Bristol-Myers Squibb, Princeton, New Jersey 08543, USA.
Clin Cancer Res. 2013 Mar 15;19(6):1587-95. doi: 10.1158/1078-0432.CCR-12-1359. Epub 2013 Jan 22.
Predictive biomarkers offer the potential to improve the benefit:risk ratio of a therapeutic agent. Ixabepilone achieves comparable pathologic complete response (pCR) rates to other active drugs in the neoadjuvant setting. This phase II trial was designed to investigate potential biomarkers that differentiate response to this agent.

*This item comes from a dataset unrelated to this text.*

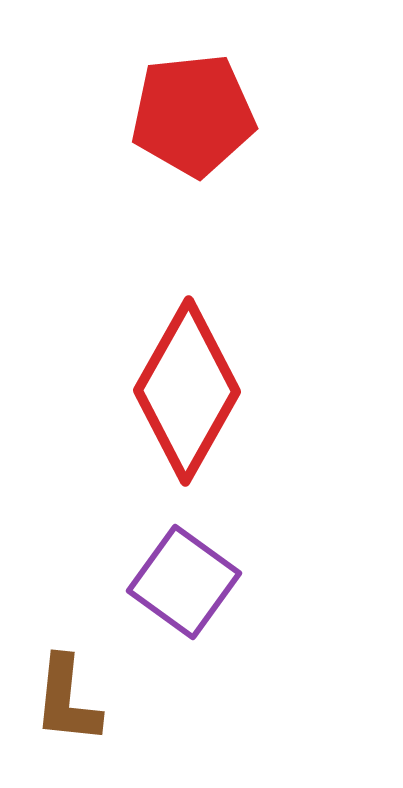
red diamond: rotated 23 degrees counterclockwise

Women with untreated, histologically confirmed primary invasive breast adenocarcinoma received neoadjuvant doxorubicin/cyclophosphamide, followed by 1:1 randomization to ixabepilone (n = 148) or paclitaxel (n = 147). Rates of pCR were compared between treatment arms based on predefined biomarker sets: TUBB3, TACC3, and CAPG gene expression, a 20- and 26-gene expression model, MDR1 protein expression, and other potential markers of sensitivity. βIII-tubulin protein expression is reported separately but is referred to here for completeness. All patients underwent a core needle biopsy of the primary cancer for molecular marker analysis before chemotherapy. Gene expression profiling data were used for molecular subtyping.
There was no significant difference in the rate of pCR in both treatment arms in βIII-tubulin-positive patients. Higher pCR rates were observed among βIII-tubulin-positive patients than in βIII-tubulin-negative patients. Furthermore, no correlation was evident between TUBB3, TACC3, and CAPG gene expression, MDR1 protein expression, multi-gene expression models, and the efficacy of ixabepilone or paclitaxel, even within the estrogen receptor-negative subset.
These results indicate that βIII-tubulin protein and mRNA expression, MDR1 protein expression, TACC3 and CAPG gene expression, and multigene expression models (20- and 26-gene) are not predictive markers for differentiating treatment benefit between ixabepilone and paclitaxel in early-stage breast cancer.
预测性生物标志物有可能改善治疗药物的获益-风险比。伊沙匹隆在新辅助治疗环境中达到与其他活性药物相当的病理完全缓解(pCR)率。这项 II 期试验旨在研究潜在的生物标志物,以区分对该药物的反应。
未经治疗的组织学证实的原发性浸润性乳腺腺癌女性患者接受新辅助多柔比星/环磷酰胺治疗,然后按 1:1 随机分配至伊沙匹隆(n=148)或紫杉醇(n=147)组。根据预先确定的生物标志物集比较治疗臂之间的 pCR 率:TUBB3、TACC3 和 CAPG 基因表达、20 基因和 26 基因表达模型、MDR1 蛋白表达和其他潜在的敏感性标志物。βIII-微管蛋白蛋白表达单独报道,但为了完整性在此处引用。所有患者在化疗前均接受原发性癌症的核心针活检以进行分子标志物分析。基因表达谱数据用于分子亚型分析。
在βIII-微管蛋白阳性患者中,两种治疗方法的 pCR 率没有显著差异。在βIII-微管蛋白阳性患者中观察到较高的 pCR 率,而在βIII-微管蛋白阴性患者中则较低。此外,TUBB3、TACC3 和 CAPG 基因表达、MDR1 蛋白表达、多基因表达模型与伊沙匹隆或紫杉醇的疗效之间即使在雌激素受体阴性亚组中也没有明显相关性。
这些结果表明,βIII-微管蛋白蛋白和 mRNA 表达、MDR1 蛋白表达、TACC3 和 CAPG 基因表达以及多基因表达模型(20 基因和 26 基因)不能预测伊沙匹隆和紫杉醇在早期乳腺癌中的治疗获益差异。